Self-Taught Self-Correction for Small Language Models
Viktor Moskvoretskii, Chris Biemann, Irina Nikishina
2025-03-13
Summary
This paper talks about teaching small AI language models to fix their own mistakes using only their own practice data, like a student learning from their own homework errors.
What's the problem?
Small AI models often make mistakes and can’t fix themselves without help from bigger models or external tools, which is expensive and complicated.
What's the solution?
The STaSC method lets small AI models practice answering questions, spot their own errors, and improve through repeated training cycles using only their own generated answers.
Why it matters?
This helps smaller AI models work better on tasks like answering questions without needing huge resources, making them cheaper and more accessible for everyday use.
Abstract
Although large language models (LLMs) have achieved remarkable performance across various tasks, they remain prone to errors.
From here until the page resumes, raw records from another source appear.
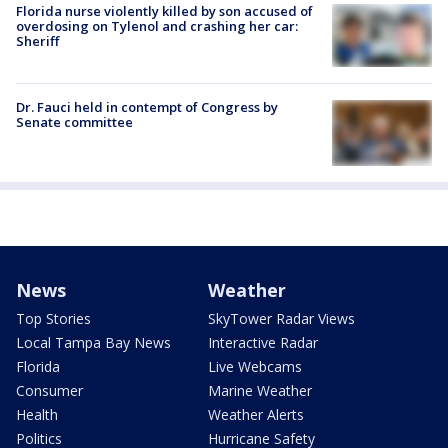
Florida nurse violently killed by son accused of
overdosing on Tylenol and crashing her car:
Sheriff
Dr. Fauci held in contempt of Congress by
Senate committee
News
Weather
Top Stories
SkyTower Radar Views
Local Tampa Bay News
Interactive Radar
Florida
Live Webcams
Consumer
Marine Weather
Health
Weather Alerts
Politics
Hurricane Safety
A key challenge is enabling them to self-correct. While prior research has relied on external tools or large proprietary models, this work explores self-correction in small language models (SLMs) through iterative fine-tuning using solely self-generated data. We introduce the Self-Taught Self-Correction (STaSC) algorithm, which incorporates multiple algorithmic design choices. Experimental results on a question-answering task demonstrate that STaSC effectively learns self-correction, leading to significant performance improvements. Our analysis further provides insights into the mechanisms of self-correction and the impact of different design choices on learning dynamics and overall performance. To support future research, we release our user-friendly codebase and lightweight models.